» **TO DO**
Leaving out all images, write out the records that follow exactly.

Stored data entries:

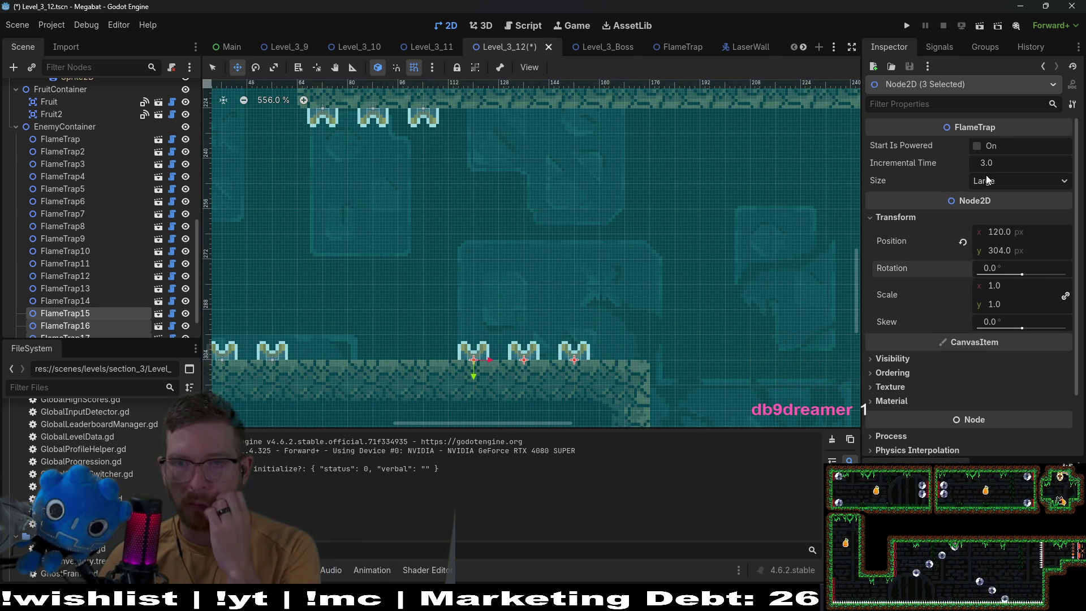
pyautogui.click(977, 145)
pyautogui.scroll(-4, 478, 278)
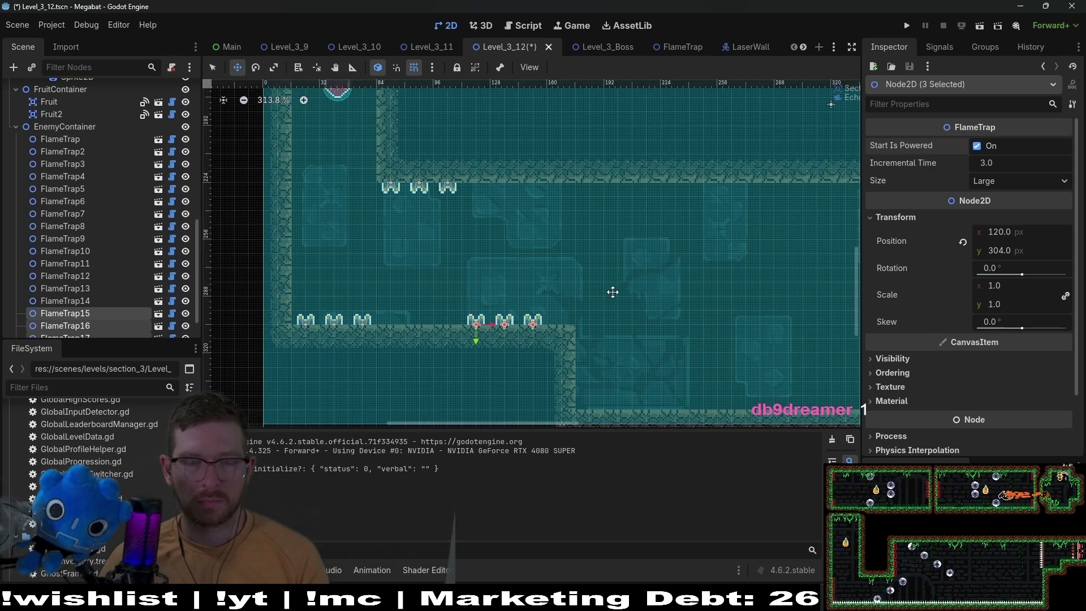
pyautogui.moveTo(612, 292); pyautogui.dragTo(535, 307)
pyautogui.scroll(-2, 96, 311)
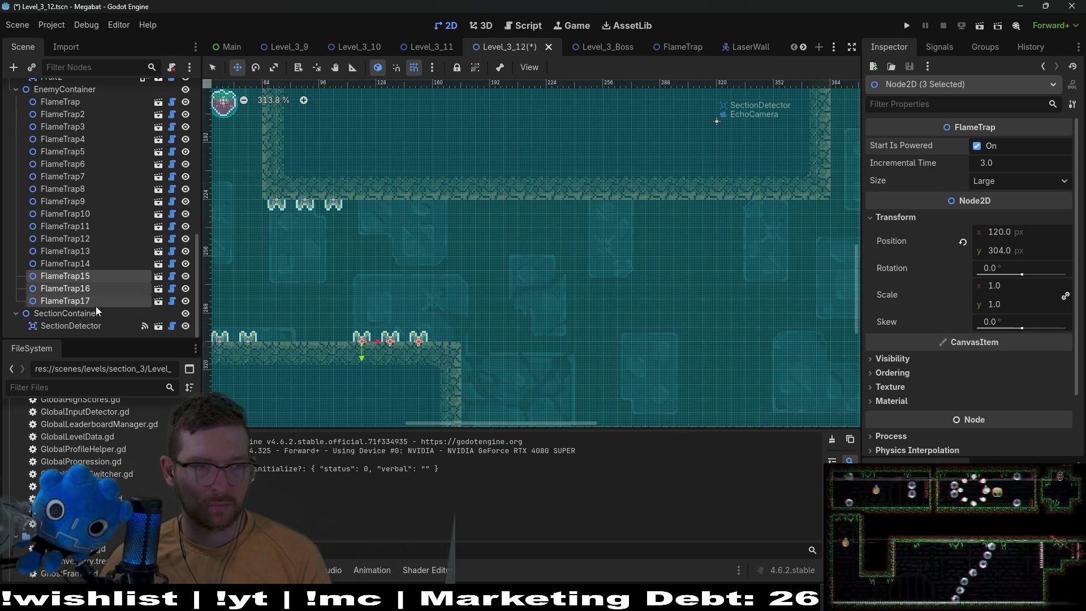
# - Duplicate the floor traps, rotate the copies to 180, and move them under the ceiling at 168, 224
pyautogui.press('ctrl+d')
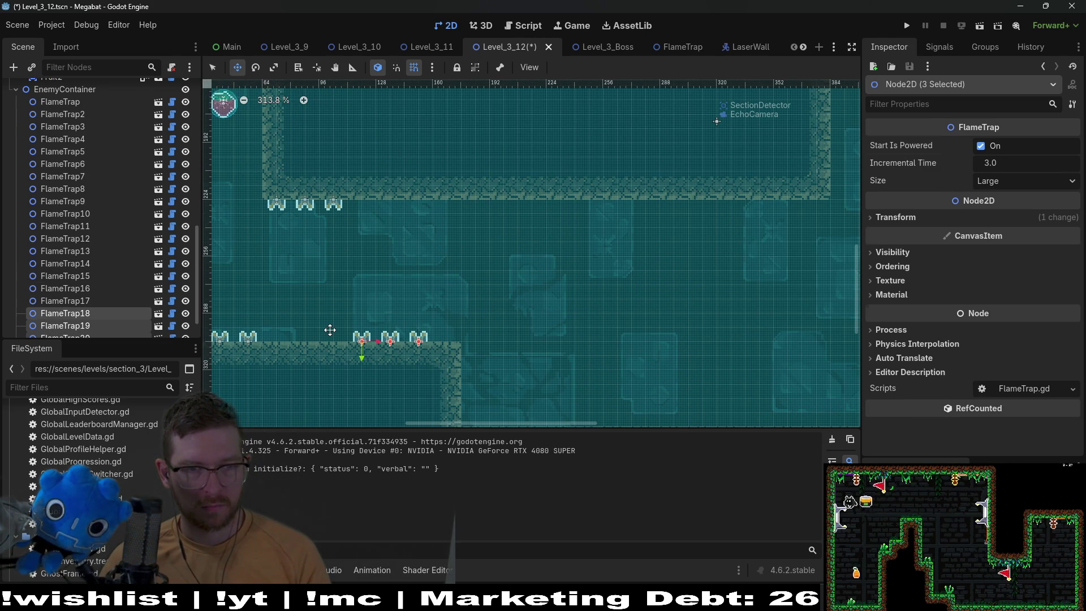
pyautogui.click(919, 218)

» **RESPONSE TO THIS TASK**
pyautogui.click(977, 145)
pyautogui.scroll(-4, 478, 278)
pyautogui.moveTo(612, 292); pyautogui.dragTo(535, 307)
pyautogui.scroll(-2, 96, 311)
# - Duplicate the floor traps, rotate the copies to 180, and move them under the ceiling at 168, 224
pyautogui.press('ctrl+d')
pyautogui.click(919, 218)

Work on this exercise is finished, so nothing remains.